(GOAL OF THE EXERCISE): Select each line below that contains the string "Kambodży", and copy every such line.

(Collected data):
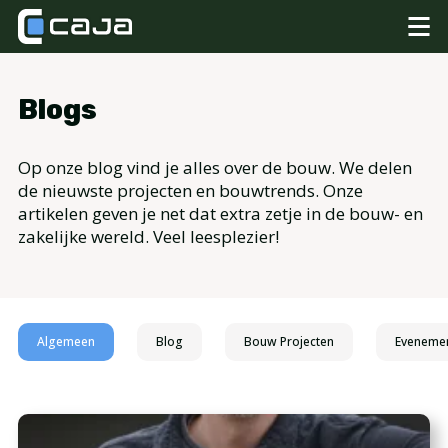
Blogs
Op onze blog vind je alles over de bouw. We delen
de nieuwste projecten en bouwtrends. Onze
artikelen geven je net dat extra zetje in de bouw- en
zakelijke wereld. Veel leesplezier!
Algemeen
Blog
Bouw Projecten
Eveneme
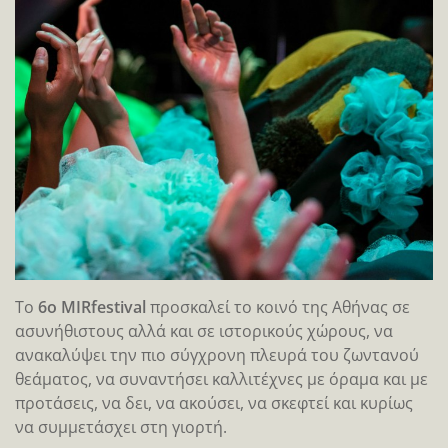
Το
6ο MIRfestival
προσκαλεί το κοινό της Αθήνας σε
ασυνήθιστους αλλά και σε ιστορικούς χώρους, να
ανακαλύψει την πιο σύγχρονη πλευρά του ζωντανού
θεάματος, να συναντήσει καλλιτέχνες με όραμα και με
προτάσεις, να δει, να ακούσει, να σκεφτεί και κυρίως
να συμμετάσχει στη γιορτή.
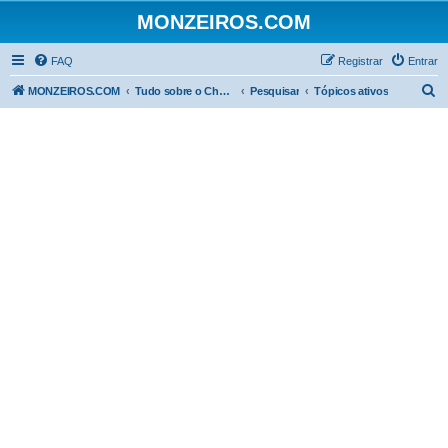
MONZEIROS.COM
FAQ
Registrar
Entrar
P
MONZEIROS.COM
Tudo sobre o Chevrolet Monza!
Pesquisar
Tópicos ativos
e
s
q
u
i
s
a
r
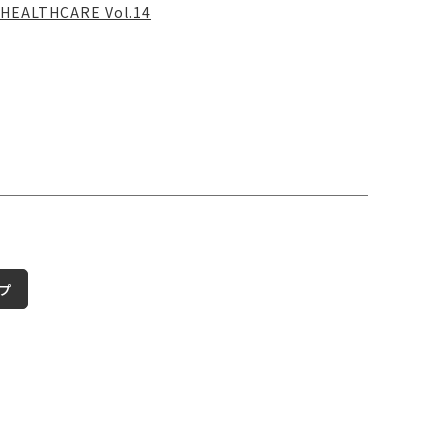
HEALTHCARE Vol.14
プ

--

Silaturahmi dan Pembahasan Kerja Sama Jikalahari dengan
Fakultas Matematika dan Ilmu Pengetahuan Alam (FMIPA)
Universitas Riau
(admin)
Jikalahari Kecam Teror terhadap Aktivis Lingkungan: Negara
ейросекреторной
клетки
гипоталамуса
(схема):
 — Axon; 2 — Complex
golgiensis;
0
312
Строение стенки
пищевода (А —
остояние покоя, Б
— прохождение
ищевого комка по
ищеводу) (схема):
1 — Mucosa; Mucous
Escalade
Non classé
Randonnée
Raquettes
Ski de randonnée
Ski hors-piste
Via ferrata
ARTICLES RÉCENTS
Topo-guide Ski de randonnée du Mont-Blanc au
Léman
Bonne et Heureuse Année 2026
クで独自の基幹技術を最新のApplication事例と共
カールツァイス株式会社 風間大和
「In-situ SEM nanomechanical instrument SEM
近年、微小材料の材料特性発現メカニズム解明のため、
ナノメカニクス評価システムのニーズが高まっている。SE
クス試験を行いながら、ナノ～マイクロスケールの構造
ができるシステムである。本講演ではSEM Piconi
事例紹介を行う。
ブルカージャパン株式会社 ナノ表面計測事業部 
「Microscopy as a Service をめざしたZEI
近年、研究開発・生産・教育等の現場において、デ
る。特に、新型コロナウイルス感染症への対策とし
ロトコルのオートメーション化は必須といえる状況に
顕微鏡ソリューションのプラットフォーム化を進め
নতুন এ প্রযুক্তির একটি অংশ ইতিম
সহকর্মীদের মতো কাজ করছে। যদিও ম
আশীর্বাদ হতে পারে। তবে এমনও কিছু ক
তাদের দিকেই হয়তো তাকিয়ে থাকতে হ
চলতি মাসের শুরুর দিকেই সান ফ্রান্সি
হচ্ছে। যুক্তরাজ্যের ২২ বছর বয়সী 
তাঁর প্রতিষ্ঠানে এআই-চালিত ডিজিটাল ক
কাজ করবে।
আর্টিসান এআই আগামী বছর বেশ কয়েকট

==

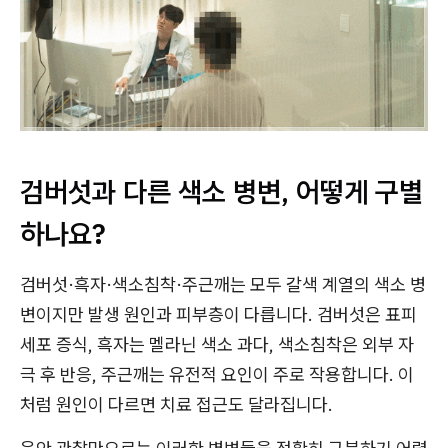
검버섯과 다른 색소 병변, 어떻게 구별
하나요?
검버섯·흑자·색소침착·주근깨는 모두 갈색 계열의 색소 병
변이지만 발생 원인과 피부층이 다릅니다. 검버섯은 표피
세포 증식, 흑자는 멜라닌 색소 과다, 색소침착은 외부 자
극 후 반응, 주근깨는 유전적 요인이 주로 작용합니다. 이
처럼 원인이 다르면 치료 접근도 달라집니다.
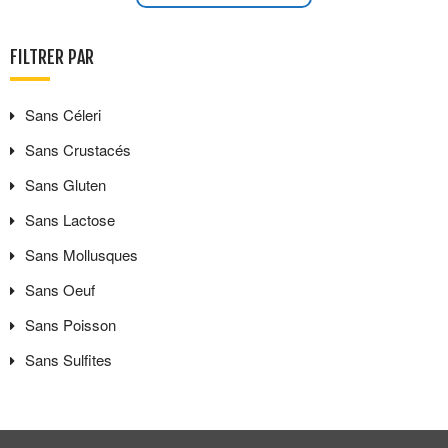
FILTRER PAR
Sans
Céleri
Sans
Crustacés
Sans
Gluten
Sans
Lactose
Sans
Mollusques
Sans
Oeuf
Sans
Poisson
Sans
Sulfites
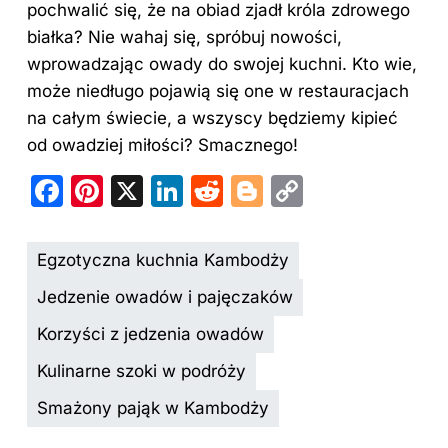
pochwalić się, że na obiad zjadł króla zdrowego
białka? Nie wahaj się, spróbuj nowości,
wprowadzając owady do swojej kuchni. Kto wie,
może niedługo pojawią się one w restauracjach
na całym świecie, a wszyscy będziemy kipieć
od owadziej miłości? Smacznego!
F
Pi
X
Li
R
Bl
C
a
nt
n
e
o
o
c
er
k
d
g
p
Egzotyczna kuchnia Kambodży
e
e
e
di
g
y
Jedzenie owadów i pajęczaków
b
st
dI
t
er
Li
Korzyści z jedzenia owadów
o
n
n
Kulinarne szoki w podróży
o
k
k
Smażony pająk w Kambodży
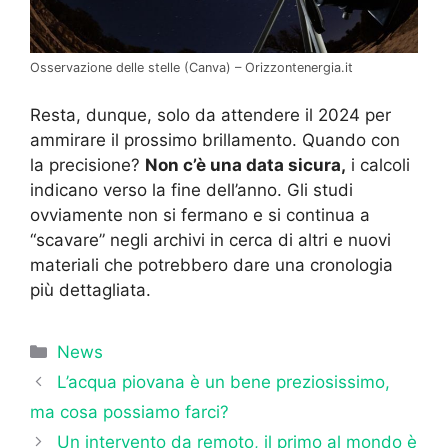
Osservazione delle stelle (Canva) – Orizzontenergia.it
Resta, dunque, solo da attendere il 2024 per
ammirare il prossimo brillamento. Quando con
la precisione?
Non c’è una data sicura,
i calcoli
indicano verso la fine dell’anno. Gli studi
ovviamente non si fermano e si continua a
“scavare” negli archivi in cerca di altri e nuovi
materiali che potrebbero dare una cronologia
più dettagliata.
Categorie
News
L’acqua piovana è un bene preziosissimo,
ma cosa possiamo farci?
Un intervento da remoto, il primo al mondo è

(ANSWER TO THIS TASK):
Egzotyczna kuchnia Kambodży
Smażony pająk w Kambodży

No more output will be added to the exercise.